Raumlufttechnische Anlagen (RLT Anlagen) beinhalten vielfältige Komponenten wie Ventilatoren, Drosseln, Sensoren und Rohre, welche bei unterschiedlichen Rand- und Einsatzbedingungen betrieben werden. Durch die Planung von maßgeschneiderten Systemen und der Berücksichtigung vieler Freiheitsgrade, können eine besonders hohe Effizienz, Komfort sowie niedrige Kosten erreicht werden. Dies führt jedoch zu einer kombinatorischen Explosion der Auswahlmöglichkeiten und somit einer hohen Komplexität im Planungsprozess.

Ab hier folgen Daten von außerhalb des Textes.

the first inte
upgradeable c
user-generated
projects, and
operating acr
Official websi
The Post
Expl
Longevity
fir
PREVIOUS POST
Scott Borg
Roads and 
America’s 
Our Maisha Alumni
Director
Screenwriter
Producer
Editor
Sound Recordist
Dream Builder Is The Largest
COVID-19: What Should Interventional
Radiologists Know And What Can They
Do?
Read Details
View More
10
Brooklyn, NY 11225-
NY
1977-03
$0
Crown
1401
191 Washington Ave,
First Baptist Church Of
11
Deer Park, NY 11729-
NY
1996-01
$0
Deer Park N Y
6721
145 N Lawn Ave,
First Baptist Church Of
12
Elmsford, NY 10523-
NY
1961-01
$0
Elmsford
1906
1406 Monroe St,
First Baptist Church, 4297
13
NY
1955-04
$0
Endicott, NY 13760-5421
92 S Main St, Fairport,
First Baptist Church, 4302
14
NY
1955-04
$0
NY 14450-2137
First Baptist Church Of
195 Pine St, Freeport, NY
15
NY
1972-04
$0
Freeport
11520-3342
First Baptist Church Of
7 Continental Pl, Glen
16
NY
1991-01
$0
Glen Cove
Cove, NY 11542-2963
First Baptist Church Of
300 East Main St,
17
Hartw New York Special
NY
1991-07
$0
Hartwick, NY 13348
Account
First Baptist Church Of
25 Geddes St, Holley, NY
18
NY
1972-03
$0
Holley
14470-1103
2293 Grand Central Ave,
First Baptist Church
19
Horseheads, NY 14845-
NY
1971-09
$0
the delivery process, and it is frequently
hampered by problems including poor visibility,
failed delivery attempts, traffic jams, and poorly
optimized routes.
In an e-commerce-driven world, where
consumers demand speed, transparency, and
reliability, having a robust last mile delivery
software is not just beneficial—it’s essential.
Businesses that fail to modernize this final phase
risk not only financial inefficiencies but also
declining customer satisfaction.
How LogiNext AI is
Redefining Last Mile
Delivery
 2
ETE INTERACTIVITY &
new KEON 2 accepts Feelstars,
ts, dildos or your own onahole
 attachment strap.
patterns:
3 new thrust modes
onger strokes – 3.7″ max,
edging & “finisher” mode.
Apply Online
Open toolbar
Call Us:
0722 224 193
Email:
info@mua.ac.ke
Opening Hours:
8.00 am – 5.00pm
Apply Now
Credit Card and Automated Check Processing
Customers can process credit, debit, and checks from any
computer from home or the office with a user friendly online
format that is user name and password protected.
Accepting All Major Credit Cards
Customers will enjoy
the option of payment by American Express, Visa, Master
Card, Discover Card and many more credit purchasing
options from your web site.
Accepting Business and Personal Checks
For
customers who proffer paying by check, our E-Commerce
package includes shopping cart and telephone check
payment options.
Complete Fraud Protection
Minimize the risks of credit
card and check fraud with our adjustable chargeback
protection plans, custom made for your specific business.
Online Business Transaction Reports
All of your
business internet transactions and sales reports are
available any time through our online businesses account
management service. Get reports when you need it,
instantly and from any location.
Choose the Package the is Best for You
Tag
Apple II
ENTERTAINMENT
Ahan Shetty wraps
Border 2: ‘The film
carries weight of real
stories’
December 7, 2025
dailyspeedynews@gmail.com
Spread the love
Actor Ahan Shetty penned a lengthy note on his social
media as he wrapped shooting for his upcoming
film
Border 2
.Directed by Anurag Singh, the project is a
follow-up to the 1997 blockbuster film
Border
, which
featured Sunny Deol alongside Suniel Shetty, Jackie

Mit aktuellen Methoden kann der Lösungsraum i.d.R. nicht mehr Überblickt werden und die gefundenen Lösungen sind häufig weit weg vom bestmöglichen System.

 

Um die Komplexität zu beherrschen, sollen in diesem Forschungsvorhaben Methoden und Algorithmen für die Systemplanung von RLT-Anlagen entwickelt und Handlungsempfehlungen für die Auslegung erarbeitet werden. Diese zeitgemäße Weiterentwicklung der Auslegungsmethoden erlaubt es Herstellern, Planern und Betreibern – meist KMUs – auch in Zukunft wettbewerbsfähig zu bleiben und einen Vorteil hinsichtlich Qualität und Kosten ihrer Lösungen zu generieren.

 

Das Planungsproblem wird als mathematisches Optimierungsprogramm formuliert und der Lösungsraum mithilfe von intelligenten Algorithmen effizient durchsucht. Die Methode erlaubt die Auffindung der globaloptimalen – d.h. der bestmöglichen – Lösung. Aufbauend auf einem Referenzsystem und einer technoökonomischen Modellbildung werden ein Optimierungsproblem abgeleitet und Lösungsverfahren entwickelt. Zunächst wird sich auf die Auswahl, Verschaltung und den lastabhängigen Betrieb der Ventilatoren – zentral, semizentral und dezentral – fokussiert und im Projektverlauf thermische Komponenten integriert. Die Methodik wird als Software-Framework zu Verfügung gestellt und Handlungsempfehlungen werden gegeben. Somit wird erreicht, dass KMUs aus dem Bereich RLT mit der Entwicklung im Bereich der Digitalisierung Schritt halten bzw. hierauf bestens vorbereitet werden.